Sin embargo, como ya es costumbre, las obras maestras de la historieta suelen padecer ese síndrome de paria que logra que, cuánto mejor sea la obra, más se ensañen con ella. Desde el olvido absoluto al desprecio más repugnante: que nos lo digan a los que hemos sufrido aquella espantosa edición en miniatura de Little Nemo con colores para daltónicos que publicó Ttartalo en los 80. O los desastres y abandono de la edición de Krazy Kat firmada por Planeta. O la sistemática reedición de la obra de Goscinny y Uderzo con planchas requemadas, colores dados con desidia, traducciones que usaban cada vez un nombre para los personajes y rotulaciones mecánicas que hacía añorar la comic sans… Releer Astérix había sido siempre un amargo dulce: el disfrute era pantagruélico, como los famosos banquetes con que acaban los álbumes, pero el dolor que causaba al corazón el maltrato de la edición dejaba la tortura auditiva de Asurancetúrix en dulce balada.
Afortunadamente, el quincuagésimo aniversario de la serie se aprovecho para restaurar la edición francesa, reescaneando los originales de Uderzo, con un nuevo y cuidado color aprobado por el autor (que, ¡increíble!, no abusa excesivamente de photoshopeos variados -algún brillito se le es escapa- y se dedica a dar sentido narrativo a las viñetas -aunque, quizás, a veces, se pierdan ciertas exageraciones cromáticas que tenían su lógica-) y a más tamaño. Un auténtico bocatto di cardinale que hacía la edición española todavía más terrible a la vista.

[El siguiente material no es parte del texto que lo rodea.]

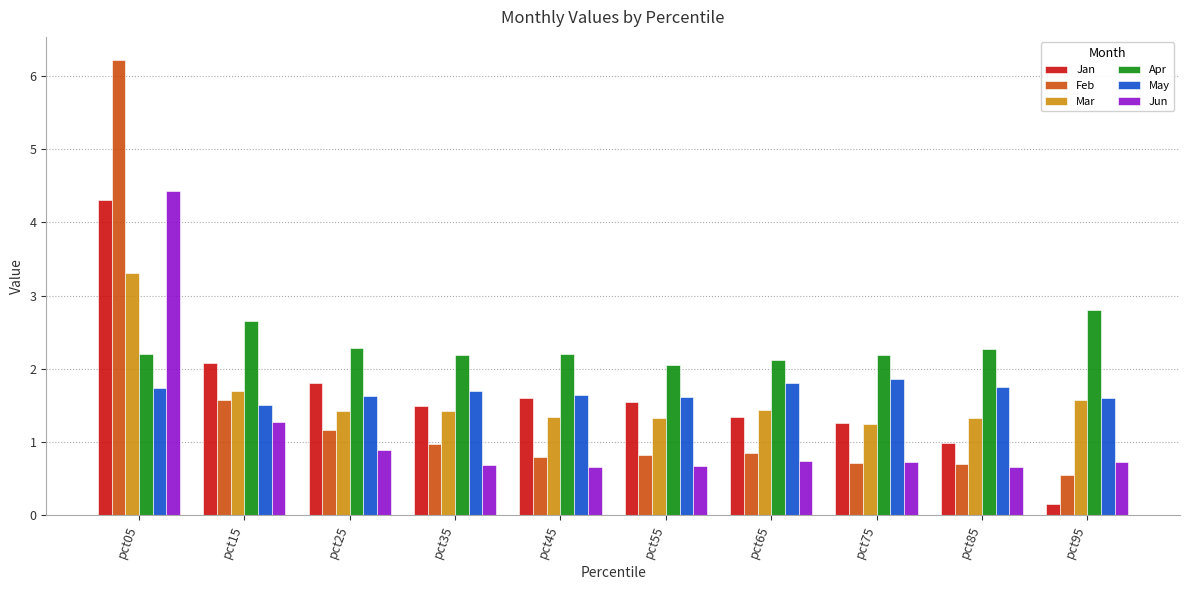

What is the spread (max minus min) of values at pct65?

1.4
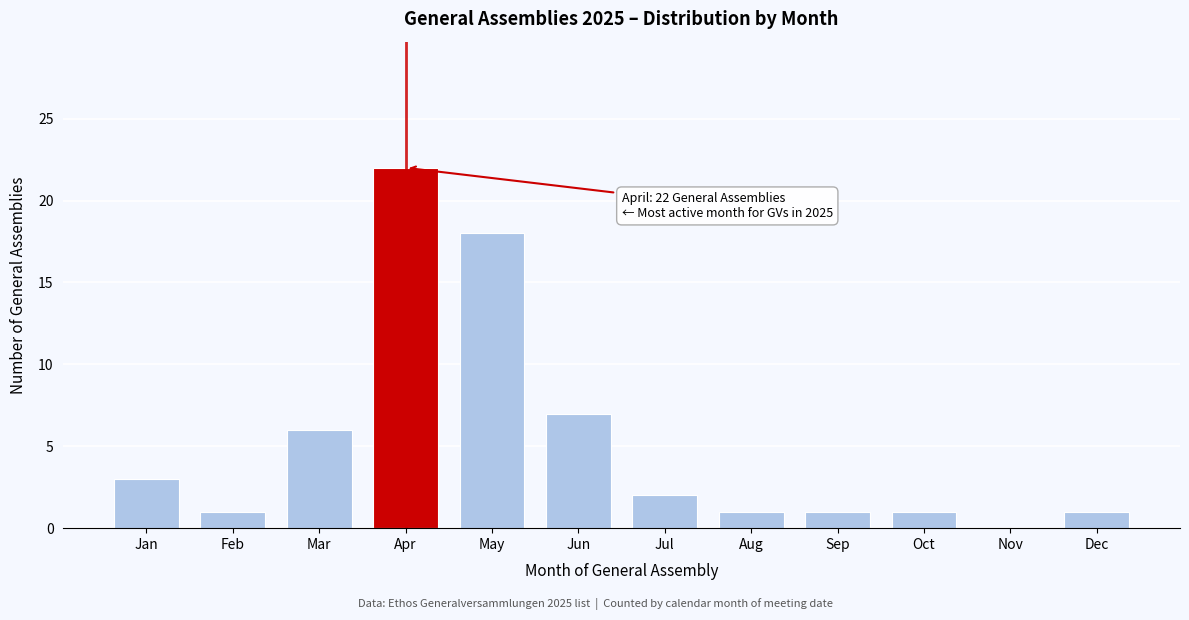

Reading left to right, transcribe all the data shown in this chart.

Jan=3	Feb=1	Mar=6	Apr=22	May=18	Jun=7	Jul=2	Aug=1	Sep=1	Oct=1	Nov=0	Dec=1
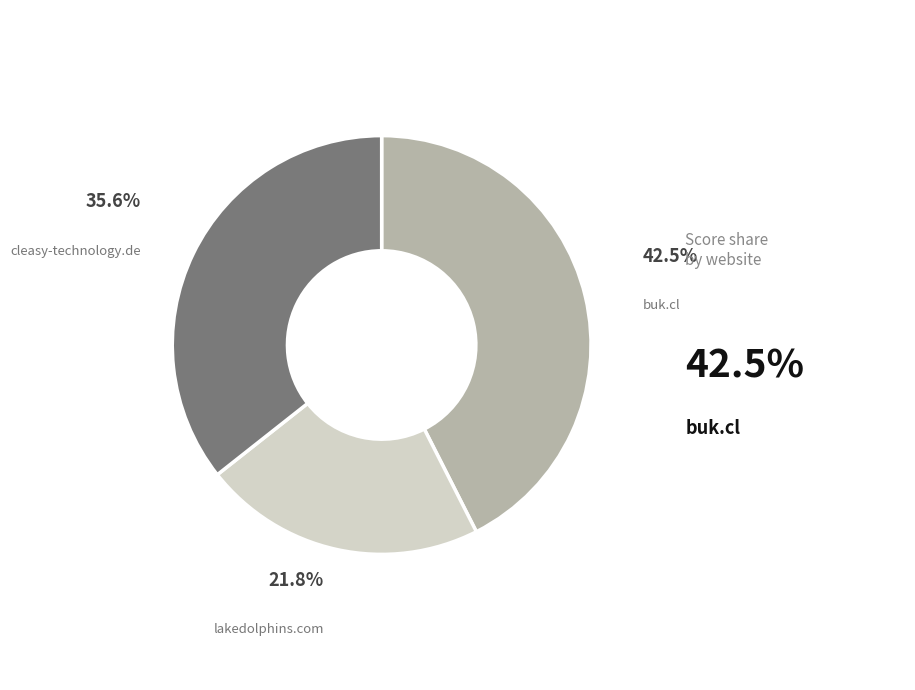

Rank the categories by value from highest to lowest.

buk.cl, cleasy-technology.de, lakedolphins.com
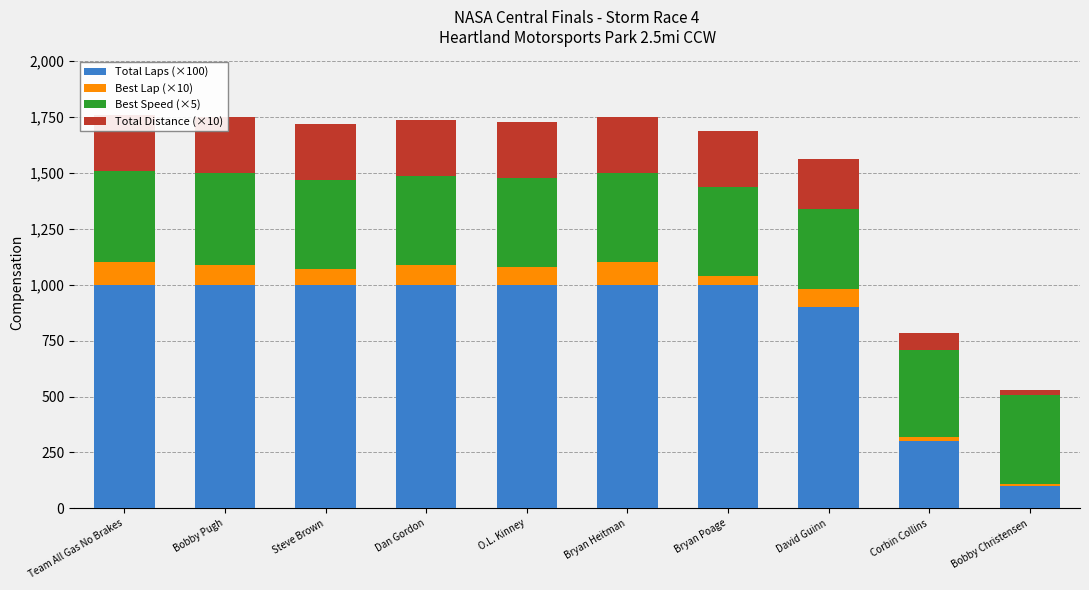

What is the minimum value shown in the chart?

10.0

Pero de vez en cuando tenemos suerte y la editorial Salvat publica por fin en España esta edición, conocida como La Gran Colección. Y aunque miedo había ante las posibles tropelías que suelen ocurrirle a los tebeos cuando bajan de los Pirineos, la verdad es que la edición es en esta ocasión impecable: excelente calidad de reproducción, rotulación que sigue fielmente la original, repaso a la traducción clásica española pero eliminando los errores e incoherencias… De momento, Salvat edita cuatro volúmenes (Astérix el galo, La hoz de oro, Astérix y los godos y Astérix gladiador) que son un excelente idea para regalar(se) estas navidades.